RSF, le 18 mars 2019 - Reporters sans frontières (RSF) dénonce la nomination, le 7 mars 2019, d’Ebrahim Raïssi, dignitaire religieux, accusé de crimes contre l’Humanité, à la tête du pouvoir judiciaire iranien.
Cette nomination est une offense aux familles des victimes et alimente dramatiquement le cycle d’impunité en Iran.
La nomination d’Ebrahim Raïssi à la tête de la justice pour cinq ans par le Guide suprême Ali Khamenei est un nouveau camouflet pour l’indépendance de la justice iranienne. Ce dignitaire religieux, proche d’Ali Khamenei, a été procureur du pays et est aujourd’hui procureur spécial du tribunal du clergé, chargé de juger les délits des religieux. Il était également membre de la terrible commission, désignée par l’ayatollah Rouhollah Khomeiny en 1988, qui a condamné à mort des milliers de prisonniers qui refusaient de renoncer à leurs convictions.

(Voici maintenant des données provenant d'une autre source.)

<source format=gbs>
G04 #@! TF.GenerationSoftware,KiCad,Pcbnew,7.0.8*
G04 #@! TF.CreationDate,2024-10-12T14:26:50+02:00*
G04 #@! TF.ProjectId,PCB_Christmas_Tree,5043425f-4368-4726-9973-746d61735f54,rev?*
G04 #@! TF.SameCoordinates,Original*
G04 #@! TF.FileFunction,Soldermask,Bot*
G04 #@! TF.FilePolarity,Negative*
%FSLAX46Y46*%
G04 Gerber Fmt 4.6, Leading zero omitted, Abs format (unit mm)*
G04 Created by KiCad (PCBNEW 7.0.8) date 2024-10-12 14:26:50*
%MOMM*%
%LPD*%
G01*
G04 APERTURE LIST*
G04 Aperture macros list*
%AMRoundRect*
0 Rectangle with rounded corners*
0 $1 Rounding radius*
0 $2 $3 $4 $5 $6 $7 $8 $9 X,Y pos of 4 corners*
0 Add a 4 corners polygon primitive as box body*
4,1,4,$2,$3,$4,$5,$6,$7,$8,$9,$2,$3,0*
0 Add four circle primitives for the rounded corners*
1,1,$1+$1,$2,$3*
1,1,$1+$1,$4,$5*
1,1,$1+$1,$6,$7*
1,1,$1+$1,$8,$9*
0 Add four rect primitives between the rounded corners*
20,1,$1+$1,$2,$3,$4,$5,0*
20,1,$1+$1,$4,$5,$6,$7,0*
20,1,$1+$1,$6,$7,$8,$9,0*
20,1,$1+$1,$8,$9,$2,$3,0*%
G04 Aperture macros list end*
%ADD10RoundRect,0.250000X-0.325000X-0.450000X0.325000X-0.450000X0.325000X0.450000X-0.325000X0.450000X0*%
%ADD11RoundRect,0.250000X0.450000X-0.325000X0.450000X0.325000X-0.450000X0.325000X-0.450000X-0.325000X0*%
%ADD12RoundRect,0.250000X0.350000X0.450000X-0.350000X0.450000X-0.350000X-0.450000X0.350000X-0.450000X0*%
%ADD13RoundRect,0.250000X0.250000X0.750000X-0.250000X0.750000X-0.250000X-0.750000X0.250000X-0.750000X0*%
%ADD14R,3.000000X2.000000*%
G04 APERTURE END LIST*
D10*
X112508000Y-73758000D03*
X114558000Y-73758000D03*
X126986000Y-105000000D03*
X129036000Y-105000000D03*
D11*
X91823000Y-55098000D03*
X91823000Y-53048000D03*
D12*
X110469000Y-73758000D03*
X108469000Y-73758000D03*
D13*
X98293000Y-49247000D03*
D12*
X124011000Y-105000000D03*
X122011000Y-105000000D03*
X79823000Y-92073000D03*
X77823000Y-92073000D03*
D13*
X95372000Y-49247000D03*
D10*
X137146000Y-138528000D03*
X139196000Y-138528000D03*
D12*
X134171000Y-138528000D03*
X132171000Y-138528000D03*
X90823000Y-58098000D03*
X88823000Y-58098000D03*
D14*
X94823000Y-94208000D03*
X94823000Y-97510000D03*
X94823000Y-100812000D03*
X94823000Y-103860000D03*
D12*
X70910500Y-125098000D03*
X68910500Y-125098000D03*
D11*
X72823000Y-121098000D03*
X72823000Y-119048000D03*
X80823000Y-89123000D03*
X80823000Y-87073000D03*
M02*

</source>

Ce sont pour ces exécutions sommaires que plusieurs organisations et instances internationales relatifs aux droits humains et certains rapporteurs des Nations unies ont considéré qu’Ebrahim Raïssi est responsable de « crimes contre l’humanité ». L’ayatollah Hossein Ali Montazeri, ancien dauphin de Khomeiny, et théoricien de la révolution islamique, a explicitement fait part de sa désapprobation concernant ces exécutions et les a qualifiés de “crimes les plus horribles qui ont été commis sous la République islamique”. Il a également interpellé les membres de la commission : “c’est vous, Messieurs, qui l’avez commis et vos noms seront enregistrés en tant que criminels dans l’Histoire.”

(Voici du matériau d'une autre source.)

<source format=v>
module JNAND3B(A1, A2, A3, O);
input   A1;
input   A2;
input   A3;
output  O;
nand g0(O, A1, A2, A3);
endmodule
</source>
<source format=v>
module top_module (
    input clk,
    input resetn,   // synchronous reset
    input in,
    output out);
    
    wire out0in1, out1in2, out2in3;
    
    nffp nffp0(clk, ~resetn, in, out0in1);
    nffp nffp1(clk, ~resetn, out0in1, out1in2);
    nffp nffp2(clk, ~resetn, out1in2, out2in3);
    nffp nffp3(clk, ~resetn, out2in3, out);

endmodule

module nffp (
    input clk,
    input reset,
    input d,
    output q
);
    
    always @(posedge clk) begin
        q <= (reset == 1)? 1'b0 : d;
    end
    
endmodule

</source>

Or, l’un de ces « criminels » est désormais le chef du pouvoir judiciaire iranien. Un système judiciaire dans lequel la plupart des juges sont accusés de corruption et d’autres crimes graves. Ebrahim Raïssi rejoint ainsi les pires bourreaux du régime, impliqués dans les exécutions massives de prisonniers politiques en 1988, parmi lesquels les actuels présidents de la 15e et de la 28e chambre des tribunaux de la révolution de Téhéran : Aboughasem Salevati et Mohammad Moghiseh, et les anciens interrogateurs et tortionnaires des prisons d’Evin et de Hamadan. Deux prisons dans lesquelles se sont déroulées des exécutions extrajudiciaires de milliers de prisonniers politiques pendant l’été 1988. Ces deux magistrats depuis juin 2009 ont condamné une centaine de journalistes et de journalistes-citoyens à de lourdes peines de prisons.

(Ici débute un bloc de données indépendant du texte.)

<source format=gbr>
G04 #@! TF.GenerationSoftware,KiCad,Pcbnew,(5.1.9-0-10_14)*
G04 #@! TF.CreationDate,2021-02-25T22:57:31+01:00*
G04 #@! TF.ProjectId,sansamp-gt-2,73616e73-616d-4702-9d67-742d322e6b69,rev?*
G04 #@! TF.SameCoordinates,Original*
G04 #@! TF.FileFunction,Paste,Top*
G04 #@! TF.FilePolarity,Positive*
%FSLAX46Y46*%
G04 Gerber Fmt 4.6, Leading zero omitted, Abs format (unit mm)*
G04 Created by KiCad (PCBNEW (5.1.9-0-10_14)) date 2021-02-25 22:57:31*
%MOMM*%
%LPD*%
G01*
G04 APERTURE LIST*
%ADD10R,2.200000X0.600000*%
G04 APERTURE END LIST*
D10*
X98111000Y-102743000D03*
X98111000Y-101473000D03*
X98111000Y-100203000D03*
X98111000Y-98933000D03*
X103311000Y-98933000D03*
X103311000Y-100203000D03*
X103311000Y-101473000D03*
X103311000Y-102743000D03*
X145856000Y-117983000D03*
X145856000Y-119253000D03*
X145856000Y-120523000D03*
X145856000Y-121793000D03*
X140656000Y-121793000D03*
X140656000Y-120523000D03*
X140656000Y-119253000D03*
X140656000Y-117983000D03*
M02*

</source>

Alors que dans son dernier rapport Javaid Rehman, le Rapporteur spécial de l’ONU sur la situation des droits de l’Homme en Iran, dressait un constat particulièrement alarmant sur la politique et les pratiques du régime concernant la liberté de la presse et les droits humains, le 8 mars, le secrétaire général des Nations unies, António Guterres, a révélé dans son rapport sur la situation des droits de l’Homme en Iran qu’une délégation du Haut Commissariat des droits de l’homme s’était rendue en Iran en 2018, sur invitation de l’Iran.
« L’Iran manœuvre pour étouffer les critiques en n’autorisant pas le rapporteur spécial de l’ONU à venir enquêter sur place, déclare Reza Moini, responsable du bureau Iran de RSF. Le rapporteur spécial doit pouvoir se rendre en Iran avec la Haute commissaire des droits de l’Homme, Michelle Bachelet, afin d’observer la situation catastrophique des droits humains, dont la liberté de la presse, dans un pays qui est l’une des cinq plus grandes prisons du monde pour les journalistes. »
Lors d’une conférence de presse, organisée à Paris, le 7 février, RSF a divulgué l’ampleur du mensonge d’Etat orchestré depuis 40 ans par le régime iranien à propos des persécutions judiciaires. Le jour de la nomination d’Ebrahim Raïssi à tête de la justice iranienne, les condamnations de plusieurs membres de rédaction du site d’information Majzooban Nor ont été confirmées notamment Mohammad Sharifi Moghadam, et un responsable du comité de rédaction, Kasra Nouri, ont pour leur part écopé de 12 ans de prison et Sina Entesari, journaliste-citoyen, a été condamnée à sept ans de prison ferme.
Nasrin Sotoudeh, l’avocate de plusieurs journalistes et journalistes-citoyens emprisonnées, et lauréate en 2012 du Prix Sakharov "pour la liberté de l'esprit" a été condamnée pour sept chefs d’accusation à 33 ans de prison dont une peine de sûreté d’au moins 12 ans pour “incitation à la débauche” et 148 coups de fouet par la 28e chambre du tribunal de la révolution de Téhéran.
L’Iran se situe à la 164e position sur 180 pays dans le Classement mondial de la liberté de la presse 2018 de Reporters sans frontières.